RH: Obviously, there are many cultural differences between first-century Judea and twentieth-century America, but the basic theme or situation of group identity that you describe in the book could apply to many different historical/cultural moments.

EP: But it's curious, because I realized that people raised in the Jewish tradition, for example, have a highly monotheistic conception of God. The conviction is that the Lord is in heaven, unopposed by any other being. There is no other being; the Lord your God is one God. That's really very different from the Christian tradition that sees the world split between the forces of God and the forces of evil.

I never thought much before about this figure (of Satan) because if you are around liberal forms of Christianity, as I am, one doesn't hear a lot about the devil. It's almost something of a relic. But the concept of the devil is integral to the way that Christians understood their lives, and the conflicts of the world in which they lived, as well as the death of Jesus. And, in many traditions, continue to understand the world today.

RH: It's fascinating to see the contrasts in how different branches of Christianity view Satan, even liberal and conservative tendencies within the same tradition, such as Catholicism, where many Catholics vocally blame Satan for starting the wars in Eastern Europe in order to silence the Virgin at Medjugorje.

EP: Even if they don't take Satan literally, it provides a way of thinking about opposition, for people who aren't Christians, or who were raised Christian but abandoned much of their faith. It's like an architecture in the mind, a cultural construct that becomes the way that people think. When Reagan called the Soviet Union an "evil empire", or Bush called Saddam Hussein "the devil", people might have said that they were merely using silly political rhetoric, but it resonates quite deeply in the American psyche, and one wouldn't have to believe in Satan for those images to work powerfully in his or her mind.

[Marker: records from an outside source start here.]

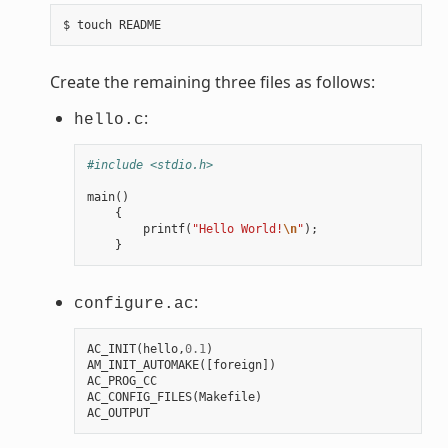
Create the remaining three files as follows:
:
hello.c
#include <stdio.h>
main
()
{
printf
(
"Hello World!
\n
"
);
}
:
configure.ac
AC_INIT
(
hello
,
0.1
)
AM_INIT_AUTOMAKE
([
foreign
])
AC_PROG_CC
AC_CONFIG_FILES
(
Makefile
)
AC_OUTPUT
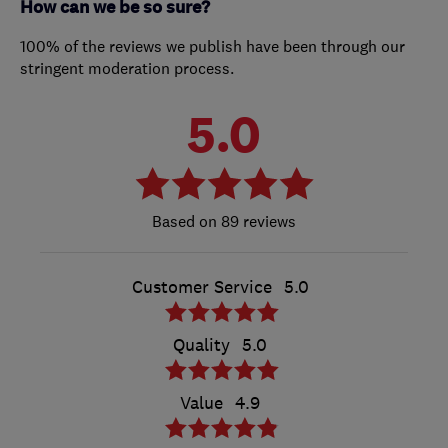
How can we be so sure?
100% of the reviews we publish have been through our
stringent moderation process.
5.0
89 reviews
Customer Service
5.0
Quality
5.0
Value
4.9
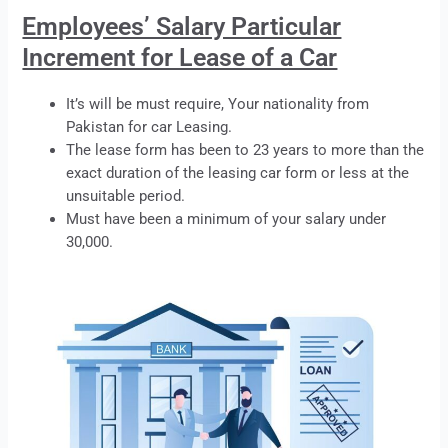
Employees’ Salary Particular
Increment for Lease of a Car
It’s will be must require, Your nationality from
Pakistan for car
Leasing
.
The
lease
form has been to 23 years to more than the
exact duration of the
leasing
car form or less at the
unsuitable period.
Must have been a minimum of your salary under
30,000.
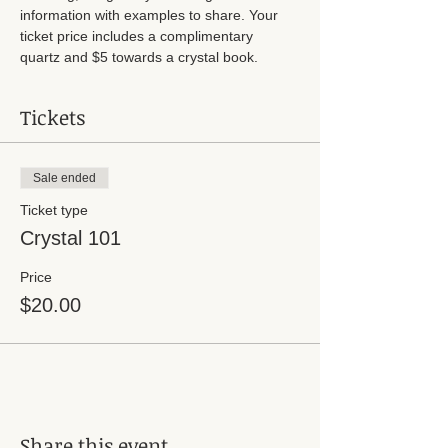
information with examples to share. Your 
ticket price includes a complimentary 
quartz and $5 towards a crystal book. 
Tickets
Sale ended
Ticket type
Crystal 101
Price
$20.00
Share this event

RH: One of the things that has fascinated me about your work over the years is the rigorous scholarship you apply to matters of faith, showing their cultural and historical contingency, but treating the faith itself with respect -- leaving room for belief even within the knowledge of where that belief developed in the past.

EP: My questions when I started out as a scholar were primarily religious questions, and in many ways they still are. I soon discovered that you can't answer those questions with historical means. History will tell you when a gospel was written, give or take thirty years, but it can't tell you if that gospel is true. That's a religious question, a very different question. I have friends and colleagues who teach religion and see their work as a form of debunking; they show how totally historically contingent it all is. Now, I think a lot of it is historically contingent, but it's still compelling. How is it that these archaic images still work as powerfully as they do, become reference points for the way that we interpret our lives, even if we don't acknowledge them consciously?

RH: If it isn't prying to ask, can you talk about how you resolve any conflicts between your academic work and your personal spirituality?

EP: One's own spirituality is always hard to define...I came to an understanding that there is a spiritual dimension to life, and it is something that I deal with in my life. Some people can avoid dealing with it, but sometimes people's lives just come up against it, and they can't excuse it as unresolved political or sexual or other kinds of issues. There's another dimension one needs to consider. My work informs the way I think about that, but it's not a direct correlation... I believe it should matter to us to know how the image of Satan has played itself out in Western history, and it matters to me, but it's not a direct religious answer to my questions.